When we returned to our seats, the co-pilot, a handsome young chap from Kiev, came along with us. He was infatuated with northern aviation, having spent several years with the polar division of Aeroflot. His northern flying had been mostly over the Chukotka Peninsula (Chukotka and Alaska are only fifty-six miles apart) and he amused us with an account of how American radio stations sometimes sought to seduce Soviet fliers into defecting across the intervening Bering strait.

“They have one fellow who speaks good Russian, and he calls us up on our working frequency and tells us we are foolish to live in slavery when all we have to do is bear west for fifteen minutes to reach a free country.

“One time my captain told him: ‘Yes, you are right, okay, we are coming right away.’ He got very excited and wanted to know how many of us would come. We told him not many … maybe four squadrons of
MIG
-21’s. He lost his temper at that and told us, anyway, we were too stupid to be free!”

At this juncture the co-pilot, who had been eyeing Claire in a frankly admiring manner, bent smoothly toward her and slipped his arm around her shoulders.

“Look down!” he told her. “The Ural Mountains! Soon we leave Europe behind. Then is
Sibir
– the name means the Sleeping Land – but it is not sleeping now. It is the New Land of the Soviet people, wide awake at last!”

Pilots are the same the world over. They are not to be trusted with pretty girls. Although I was very curious to see the legendary Urals, the port-hole was completely blocked by two blonde heads. Kola leaned across the aisle.

“Never mind, Farley,” he said sweetly, “come and look out my side. The view is just as good.”

Actually the view was terrible. Seen from a height of five kilometres, through a filter of thin cloud, the Urals
appeared only dimly as an ill-defined pattern of grey rock darkened by the forests clinging to the slopes.

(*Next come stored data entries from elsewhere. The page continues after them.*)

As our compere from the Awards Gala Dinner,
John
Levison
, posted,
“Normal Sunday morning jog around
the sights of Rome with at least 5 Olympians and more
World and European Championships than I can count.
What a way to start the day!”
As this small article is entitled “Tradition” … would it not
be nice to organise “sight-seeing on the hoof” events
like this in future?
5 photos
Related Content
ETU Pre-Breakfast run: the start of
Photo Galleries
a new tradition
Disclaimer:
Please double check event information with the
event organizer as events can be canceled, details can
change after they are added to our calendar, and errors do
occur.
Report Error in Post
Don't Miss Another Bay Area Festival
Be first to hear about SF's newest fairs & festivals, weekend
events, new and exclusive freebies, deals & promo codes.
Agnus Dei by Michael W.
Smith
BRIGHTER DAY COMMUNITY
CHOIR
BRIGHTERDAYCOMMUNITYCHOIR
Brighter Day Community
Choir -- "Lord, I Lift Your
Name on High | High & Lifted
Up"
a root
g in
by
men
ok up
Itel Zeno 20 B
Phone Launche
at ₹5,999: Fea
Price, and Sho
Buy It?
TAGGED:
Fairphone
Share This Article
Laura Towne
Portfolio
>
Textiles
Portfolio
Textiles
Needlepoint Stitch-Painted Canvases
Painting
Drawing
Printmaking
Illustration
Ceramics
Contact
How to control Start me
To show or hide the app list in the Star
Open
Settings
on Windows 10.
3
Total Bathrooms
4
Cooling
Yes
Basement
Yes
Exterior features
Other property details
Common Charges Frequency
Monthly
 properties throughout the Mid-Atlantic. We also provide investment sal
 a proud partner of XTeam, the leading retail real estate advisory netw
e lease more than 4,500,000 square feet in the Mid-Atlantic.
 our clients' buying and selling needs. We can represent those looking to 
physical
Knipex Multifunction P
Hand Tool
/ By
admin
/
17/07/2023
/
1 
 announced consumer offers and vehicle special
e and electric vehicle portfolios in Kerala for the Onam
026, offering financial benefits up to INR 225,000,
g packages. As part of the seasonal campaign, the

Although not physically as impressive as most of the world’s great mountain ranges, the Urals have nevertheless loomed surpassingly large in human history. In ancient times they were believed to be the eastern limit of the habitable world, if not of the world itself. The long, sinuous sweep of the Urals had a similar quality to that of the bleak, grey, sea horizon of the Atlantic Ocean. Beyond both lay a void in human knowledge and for an almost equal length of time both served as barriers blocking the spread of European man and denying him access to the greater world beyond.